Ups and Downs in Sussex
Lewes, Sussex
by Sarah Shuckburgh
From ancient
castles to the Blomsbury set, Lewes and its villages are full of art and
history, says Sarah Shuckburgh.
Lewes
was recently voted the best place to live in England. The
pretty Georgian town is also a perfect base for a weekend -
with unexpected layers of history, and, in nearby pockets of
the South Downs, literature, art and opera. My grown-up
daughter and I can’t agree about what to see first. Amy - a
passionate painter with a half-written novel - wants to head
straight for Virginia Woolf and Vanessa Bell, but I want to
start in 1066.
I win, so it’s Lewes castle first - one of several
fortresses built by William the Conqueror to defend his
route between London and Normandy. William Warenne was its
first feudal lord, and his family ruled Lewes for the next
300 years. We climb the spiral stairs of the castle motte
and emerge high above the town to a tranquil panorama of
rooftops, chalky downs and the winding river Ouse. Reading
the historical notes, I realise that Lewes’ history began
much earlier than the Norman Conquest. The Twittens, a grid
of narrow cobbled alleys where our hotel stands, date from
Saxon times, and there are also Roman remains, and iron age
ramparts.
In the castle museum, we are delighted to find that our
hotel features in the illuminated diorama illustrating the
town’s history. When the model of Pelham House lights up, we
can even spot the turret which contains our bathroom. From
the 16th century, the house was owned by a series of
bigwigs, including four generations of Gorings, all called
George, and then seven generations of Pelhams, several
called Sir Thomas. In the 1930s, it became the headquarters
of East Sussex County Council, but mercifully, the
bureaucrats didn’t rip out the Elizabethan oak panelling,
the stone staircase or the Georgian windows and shutters,
which all survive today in the hotel, with more austere
council chambers and corridors.
After
lunch, we return to the 16th century, and a rambling
timbered house which Henry VIII gave to Anne of Cleves as
part of her divorce settlement. The Queen never lived here,
but the building has changed remarkably little since her
day. The huge upper floor is our favourite - a sleeping and
living hall with lofty beamed ceiling, dark oak furniture,
tapestries and four-poster bed. We linger in the gloom of
this wonderful room, discussing Tudor divorce and modern
step-families.
################
# Work task
Reproduce word for word everything in the Lewes travel article from "Ups and Downs" down to "says Sarah Shuckburgh.".

# Information supplied
################
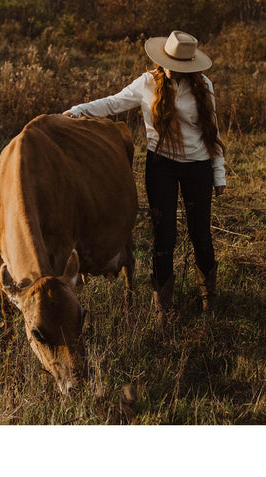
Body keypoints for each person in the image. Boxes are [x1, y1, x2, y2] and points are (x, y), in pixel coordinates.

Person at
################
# Answer
Ups and Downs in Sussex
Lewes, Sussex
by Sarah Shuckburgh
From ancient
castles to the Blomsbury set, Lewes and its villages are full of art and
history, says Sarah Shuckburgh.